Find the word "CROSS" in the data below and copy each line that holds it.

#### SOURCE INFORMATION
——————

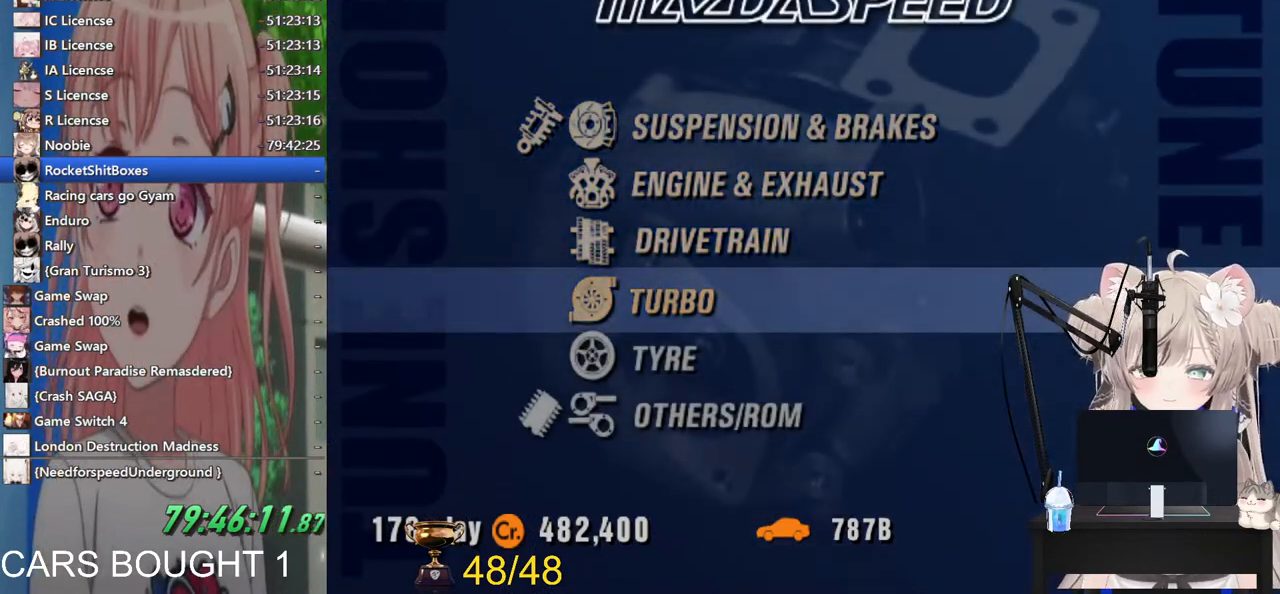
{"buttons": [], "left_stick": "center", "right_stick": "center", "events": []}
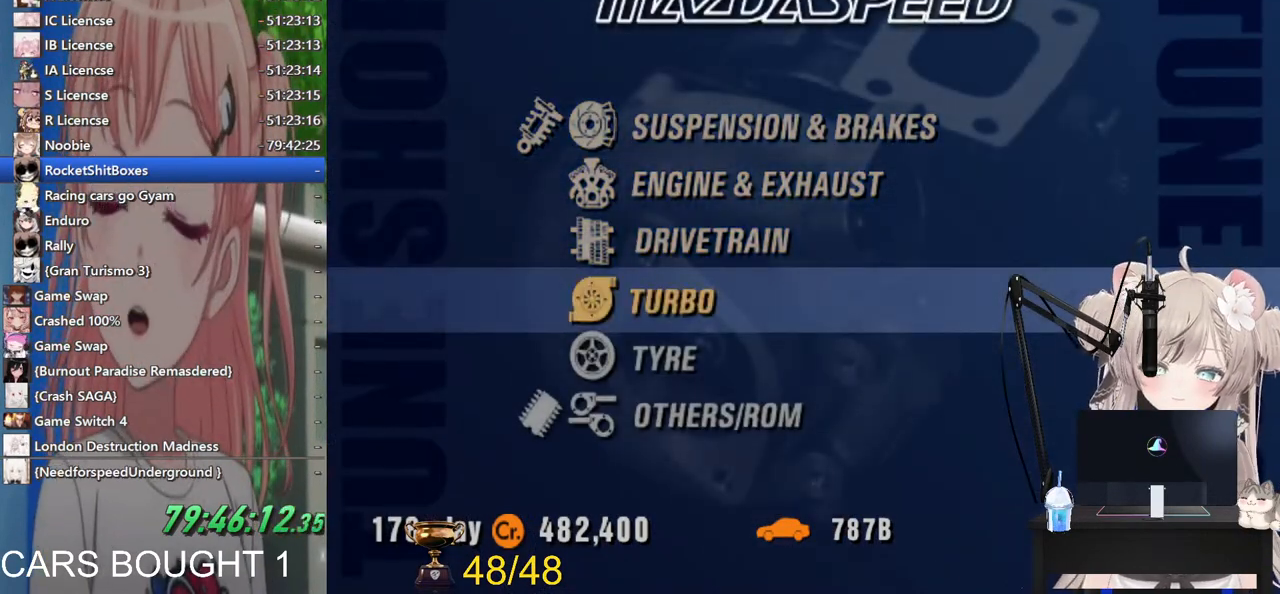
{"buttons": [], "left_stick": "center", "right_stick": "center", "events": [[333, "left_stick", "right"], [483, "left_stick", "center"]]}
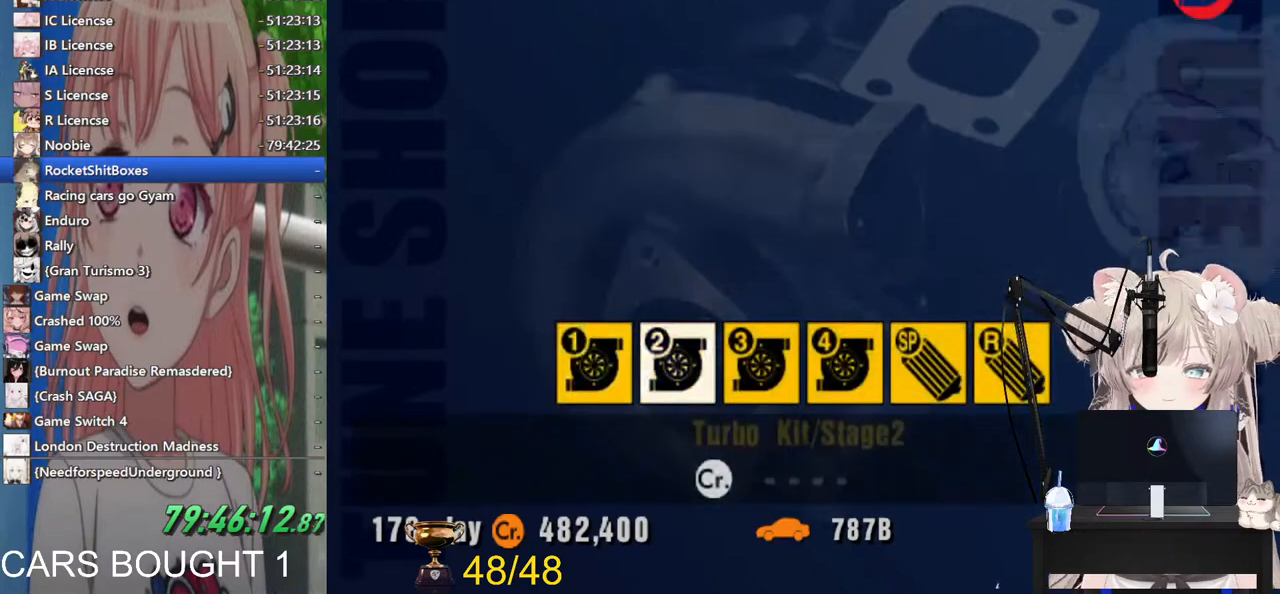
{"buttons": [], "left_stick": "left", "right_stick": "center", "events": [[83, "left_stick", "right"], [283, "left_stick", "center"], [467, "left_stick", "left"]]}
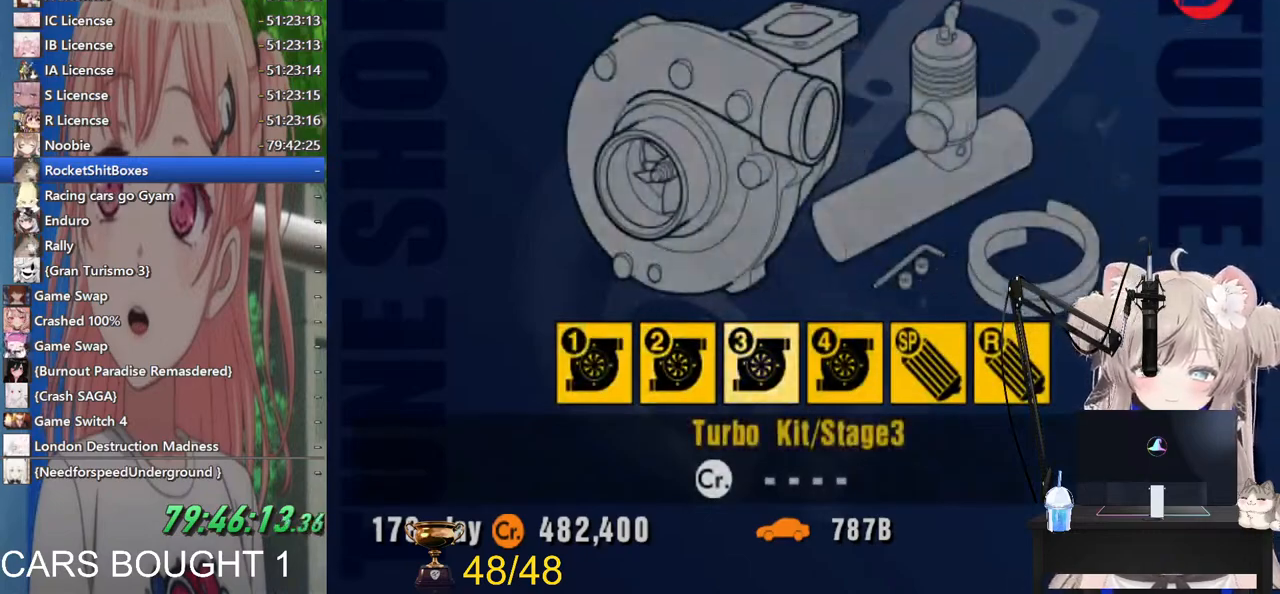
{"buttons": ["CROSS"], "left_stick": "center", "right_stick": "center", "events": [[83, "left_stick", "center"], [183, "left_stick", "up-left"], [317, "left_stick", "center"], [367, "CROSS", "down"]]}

——————

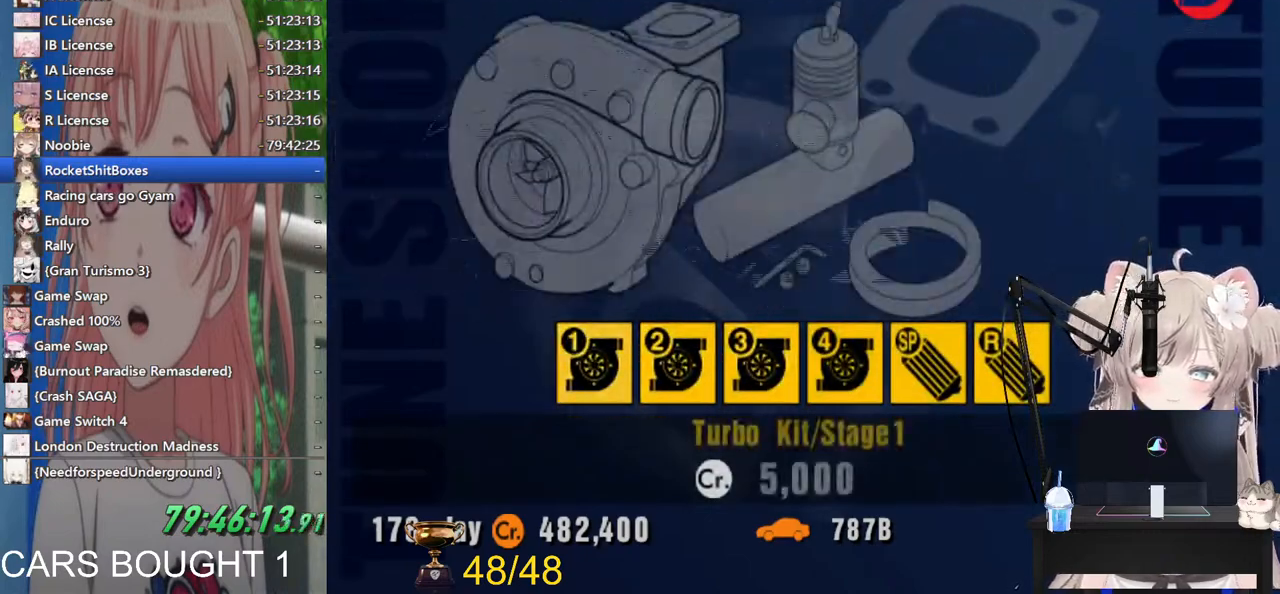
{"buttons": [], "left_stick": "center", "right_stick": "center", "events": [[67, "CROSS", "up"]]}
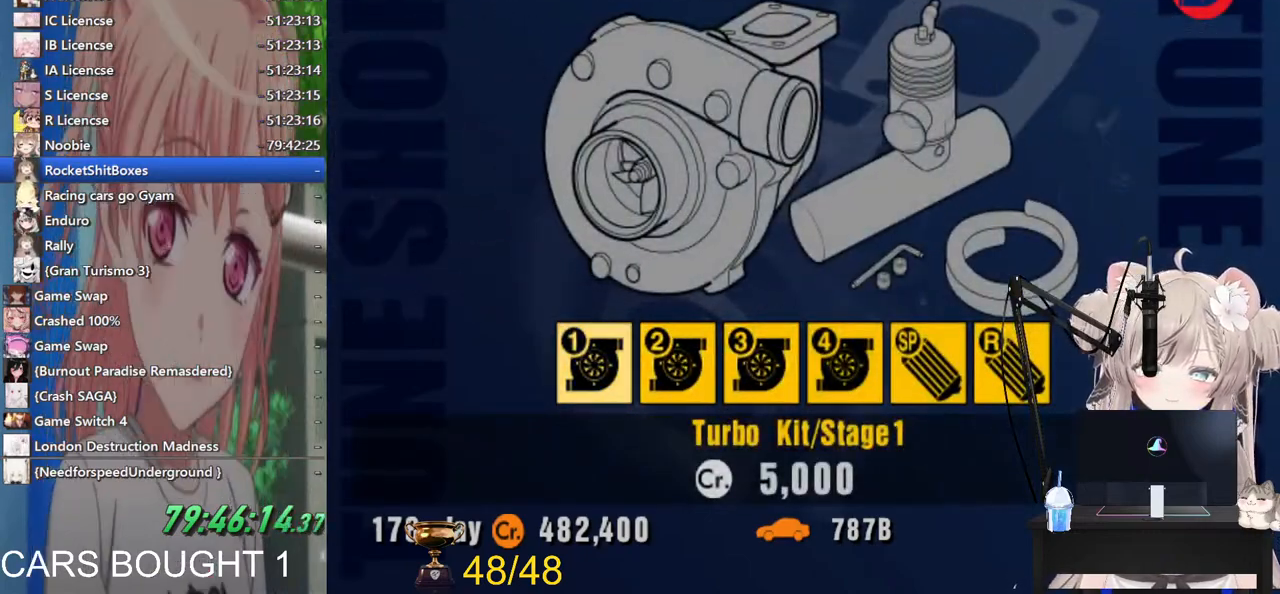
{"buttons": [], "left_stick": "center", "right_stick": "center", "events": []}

——————

#### FINAL ANSWER
{"buttons": ["CROSS"], "left_stick": "center", "right_stick": "center", "events": [[83, "left_stick", "center"], [183, "left_stick", "up-left"], [317, "left_stick", "center"], [367, "CROSS", "down"]]}
{"buttons": [], "left_stick": "center", "right_stick": "center", "events": [[67, "CROSS", "up"]]}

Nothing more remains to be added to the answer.